Lines from the one with "particularly for night driving." through the end of the records, and no others, are what the answer should contain, copied exactly; please keep pictures out.

────

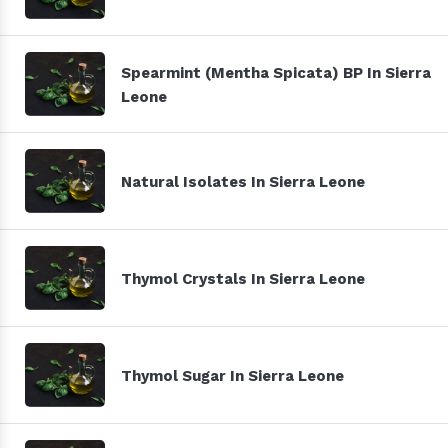
Spearmint (Mentha Spicata) BP In Sierra
Leone
Natural Isolates In Sierra Leone
Thymol Crystals In Sierra Leone
Thymol Sugar In Sierra Leone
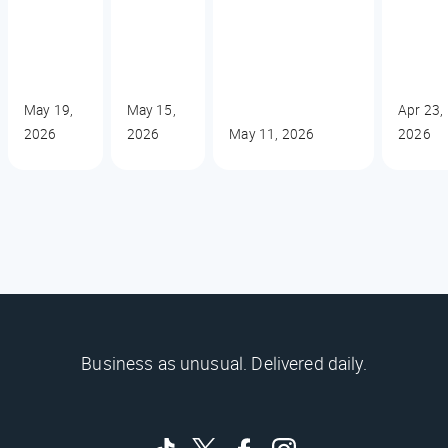
May 19,
May 15,
Apr 23,
2026
2026
May 11, 2026
2026
Business as unusual. Delivered daily.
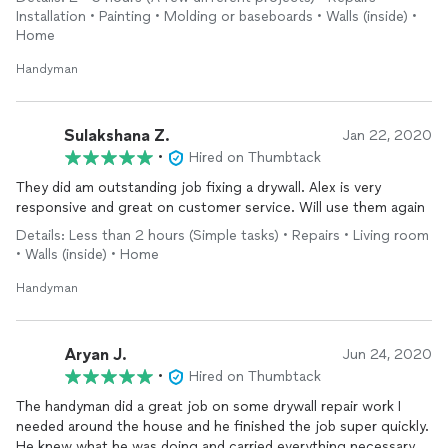
Installation • Painting • Molding or baseboards • Walls (inside) •
Home
Handyman
Sulakshana Z.
Jan 22, 2020
•
Hired on Thumbtack
They did am outstanding job fixing a drywall. Alex is very
responsive and great on customer service. Will use them again
Details: Less than 2 hours (Simple tasks) • Repairs • Living room
• Walls (inside) • Home
Handyman
Aryan J.
Jun 24, 2020
•
Hired on Thumbtack
The handyman did a great job on some drywall repair work I
needed around the house and he finished the job super quickly.
He knew what he was doing and carried everything necessary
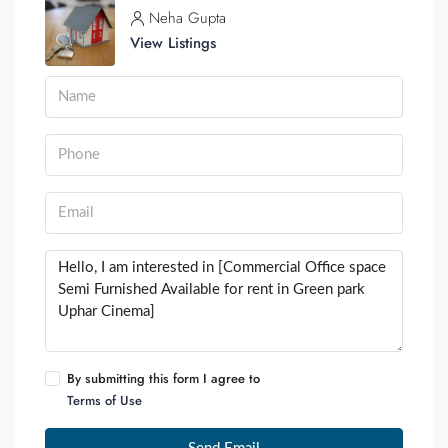
Neha Gupta
View Listings
By submitting this form I agree to
Terms of Use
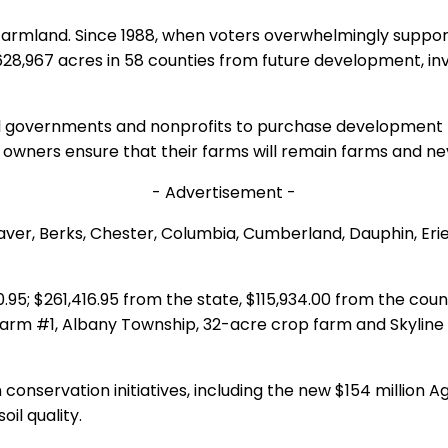
 farmland. Since 1988, when voters overwhelmingly suppo
967 acres in 58 counties from future development, investi
 governments and nonprofits to purchase development rig
rm owners ensure that their farms will remain farms and ne
- Advertisement -
ver, Berks, Chester, Columbia, Cumberland, Dauphin, Erie
95; $261,416.95 from the state, $115,934.00 from the coun
arm #1, Albany Township, 32-acre crop farm and Skyline
n conservation initiatives, including the new $154 million
il quality.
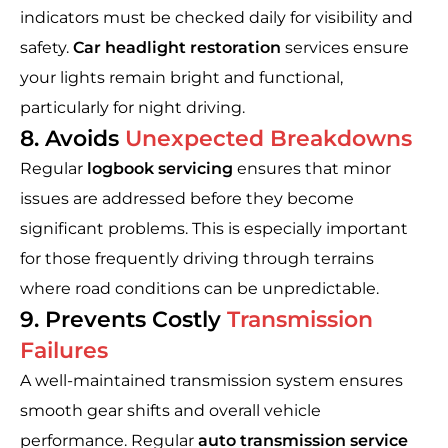
indicators must be checked daily for visibility and
safety.
Car headlight restoration
services ensure
your lights remain bright and functional,
particularly for night driving.
8. Avoids
Unexpected Breakdowns
Regular
logbook servicing
ensures that minor
issues are addressed before they become
significant problems. This is especially important
for those frequently driving through terrains
where road conditions can be unpredictable.
9. Prevents Costly
Transmission
Failures
A well-maintained transmission system ensures
smooth gear shifts and overall vehicle
performance. Regular
auto transmission service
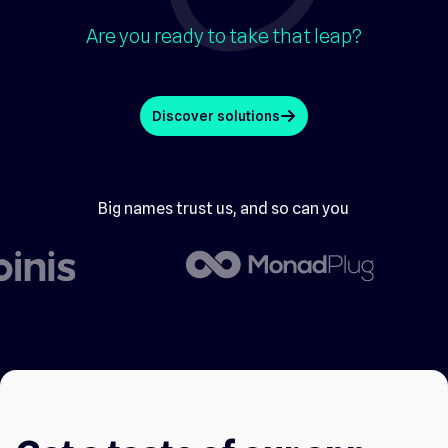
Are you ready to take that leap?
Discover solutions
arrow_up
Big names trust us, and so can you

────

» Finished task:
particularly for night driving.
8. Avoids
Unexpected Breakdowns
Regular
logbook servicing
ensures that minor
issues are addressed before they become
significant problems. This is especially important
for those frequently driving through terrains
where road conditions can be unpredictable.
9. Prevents Costly
Transmission
Failures
A well-maintained transmission system ensures
smooth gear shifts and overall vehicle
performance. Regular
auto transmission service
Are you ready to take that leap?
Discover solutions
arrow_up
Big names trust us, and so can you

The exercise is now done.